Não foi a única vez que o Athletico teve, ao mesmo tempo, dois goleiros espetaculares se revezando na meta; basta lembrar de Roberto Costa e Rafael na década de 1980 e, mais recentemente, de Santos e Bento.
No entanto, Laio era o goleiro certo para substituir Caju.

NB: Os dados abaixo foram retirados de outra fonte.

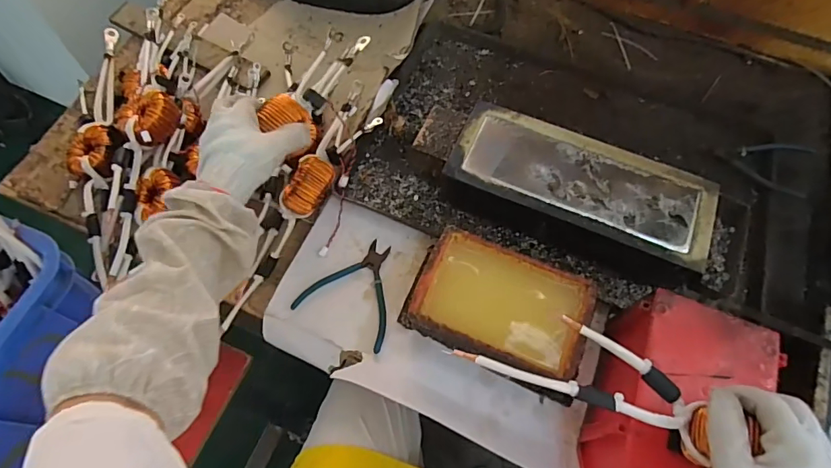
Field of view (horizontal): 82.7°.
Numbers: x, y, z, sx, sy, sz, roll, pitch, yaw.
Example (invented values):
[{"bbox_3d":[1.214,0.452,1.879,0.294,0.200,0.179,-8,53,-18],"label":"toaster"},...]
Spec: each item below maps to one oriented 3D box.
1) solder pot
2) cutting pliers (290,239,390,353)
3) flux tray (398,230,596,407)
[{"bbox_3d":[0.214,-0.053,0.649,0.341,0.084,0.149,24,65,10],"label":"solder pot"},{"bbox_3d":[-0.071,0.069,0.621,0.124,0.007,0.130,27,65,11],"label":"cutting pliers"},{"bbox_3d":[0.100,0.093,0.583,0.201,0.068,0.136,22,65,9],"label":"flux tray"}]

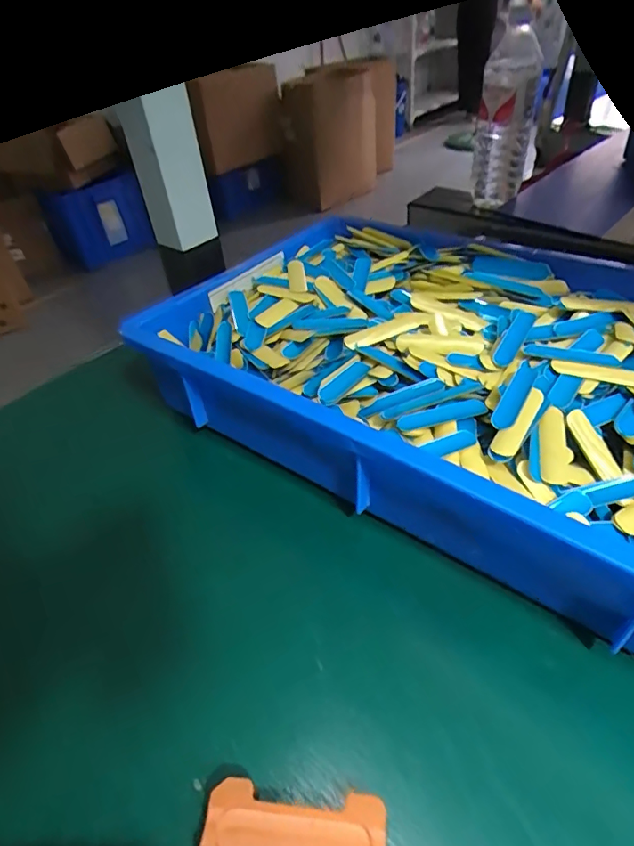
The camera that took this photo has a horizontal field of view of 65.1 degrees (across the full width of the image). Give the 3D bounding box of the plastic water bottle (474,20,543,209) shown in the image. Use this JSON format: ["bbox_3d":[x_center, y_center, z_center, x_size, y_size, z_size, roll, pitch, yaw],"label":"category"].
[{"bbox_3d":[0.247,-0.387,0.659,0.068,0.188,0.076,7,44,14],"label":"plastic water bottle"}]

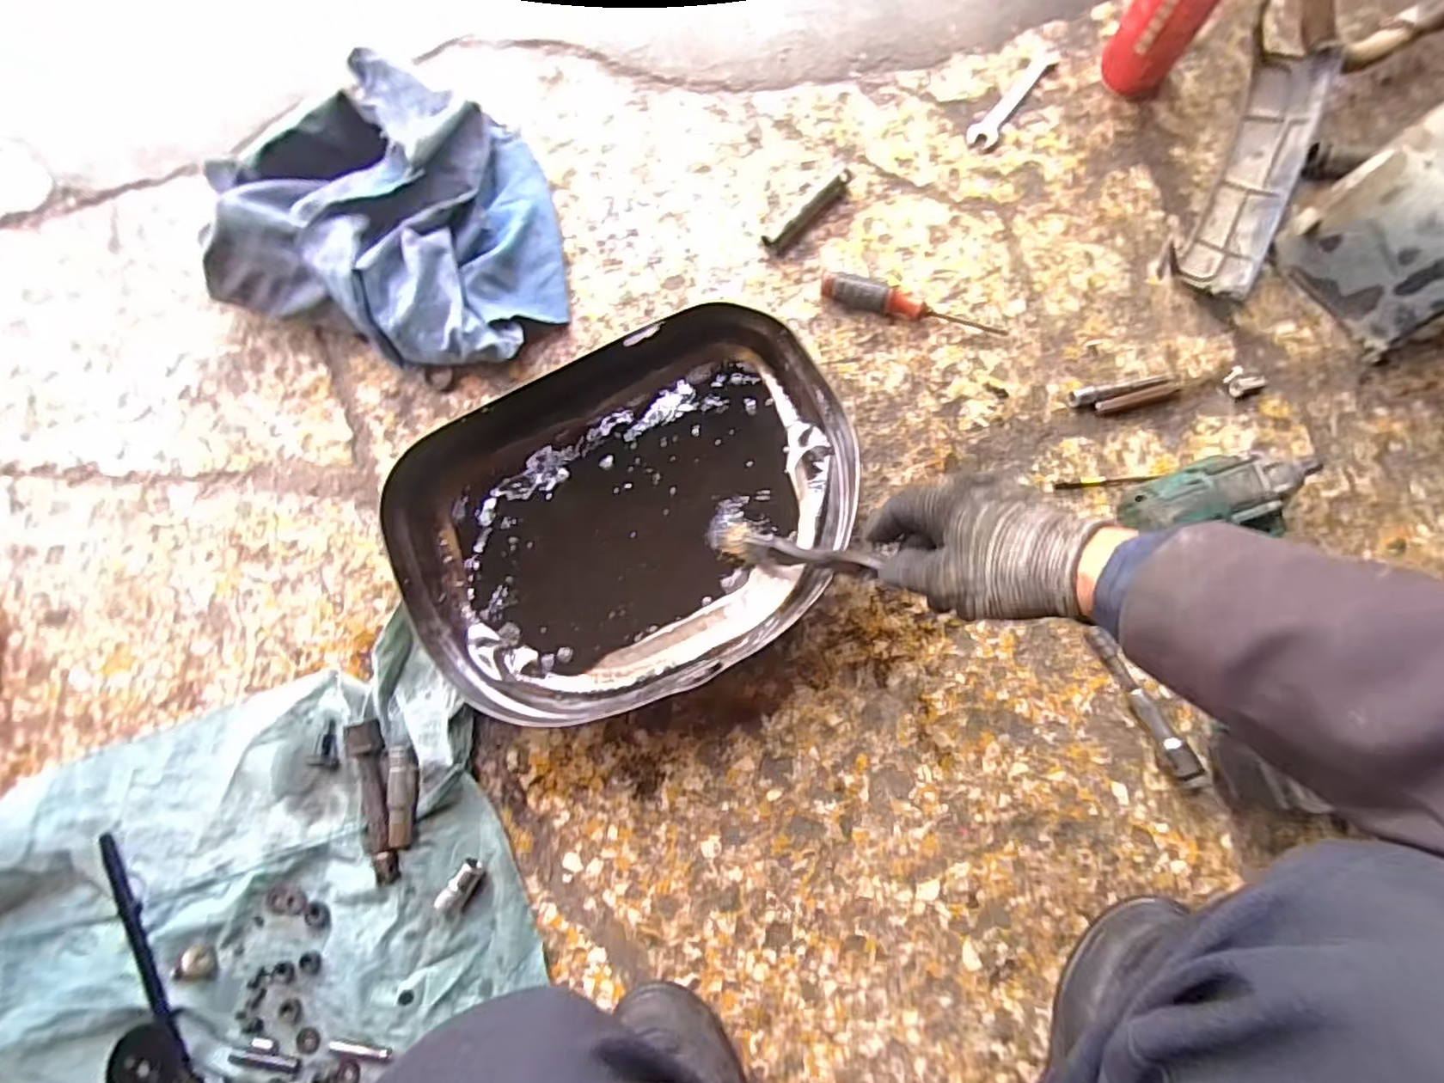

Embaixo das traves, era tão espetacular em suas defesas aéreas plásticas e ornamentais que foi apelidado de “Fortaleza Voadora”, em alusão ao Avião B-17, o bombardeiro criado pela Boeing na segunda metade da década de 1930 e amplamente utilizado pelos aliados na Segunda Guerra Mundial.
Na memória dos colegas, as bombas que Laio jogava eram outras: ele era o jogador “resenha” no vocabulário atual do futebol, pois não livrava a cara de ninguém na hora de dar apelidos ou fazer brincadeiras para descontrair o ambiente.
Tenente Coronel da Polícia Militar, Laio após a aposentadoria viveu durante décadas na cidade de Matinhos, no litoral do Paraná, com a esposa Iolanda, onde gostava de receber torcedores para compartilhar histórias de seus tempos no Athletico até falecer aos 93 anos.